● WHAT YOU WILL DO: For this exercise, reproduce the records exactly as they stand and do not carry any images over.
____ DATA SUPPLIED
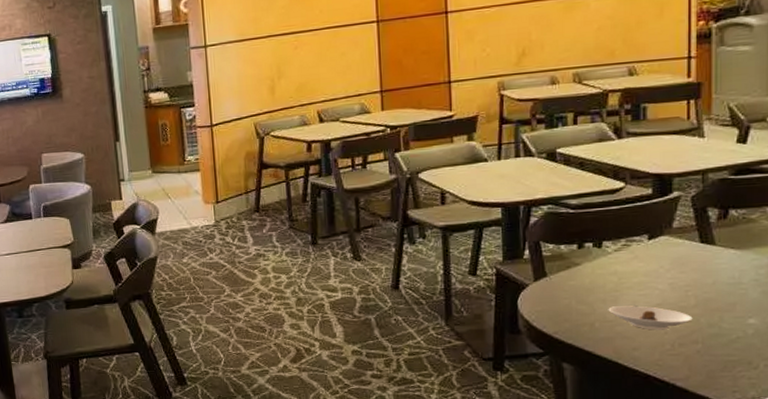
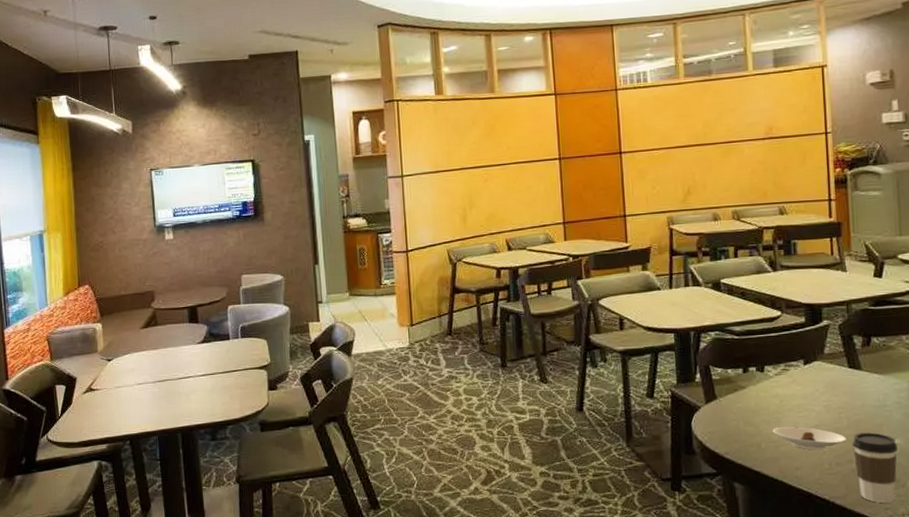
coffee cup: none [699,311,751,385] -> present [852,432,897,503]

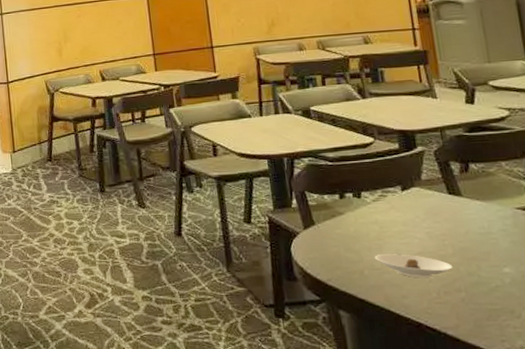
coffee cup: present [852,432,897,503] -> none [459,260,511,334]

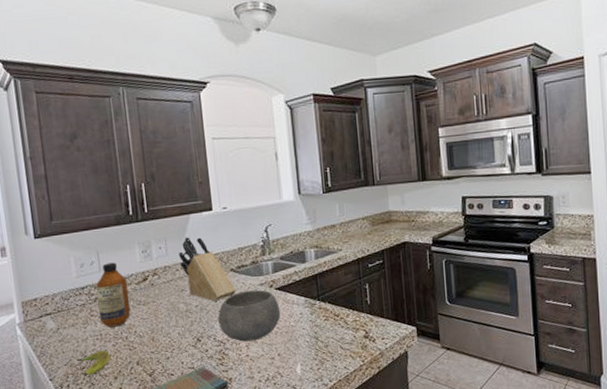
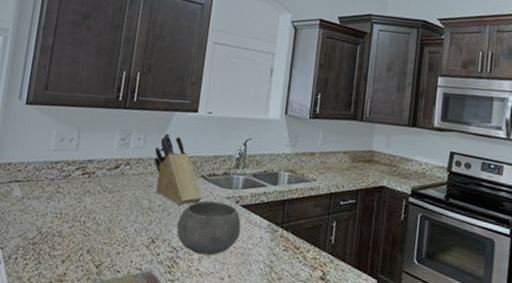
banana: present [76,350,110,376] -> none [31,229,64,253]
bottle: present [96,262,131,328] -> none [64,142,100,209]

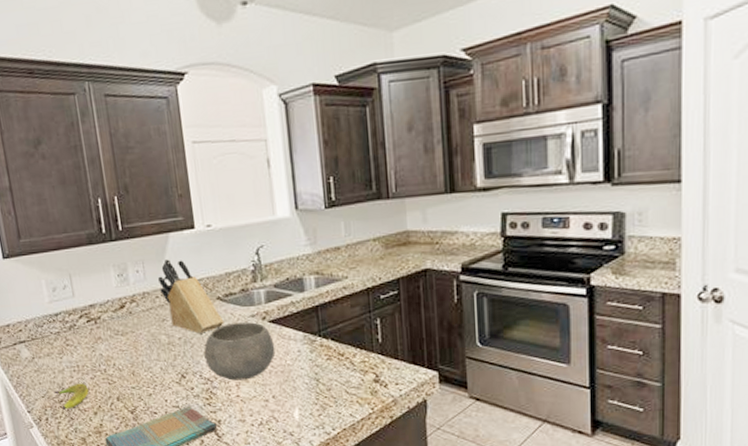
banana: none [31,229,64,253] -> present [54,383,89,410]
________
● WRITTEN SOLUTION:
coffee cup: none [699,311,751,385] -> present [852,432,897,503]

coffee cup: present [852,432,897,503] -> none [459,260,511,334]

banana: present [76,350,110,376] -> none [31,229,64,253]
bottle: present [96,262,131,328] -> none [64,142,100,209]

banana: none [31,229,64,253] -> present [54,383,89,410]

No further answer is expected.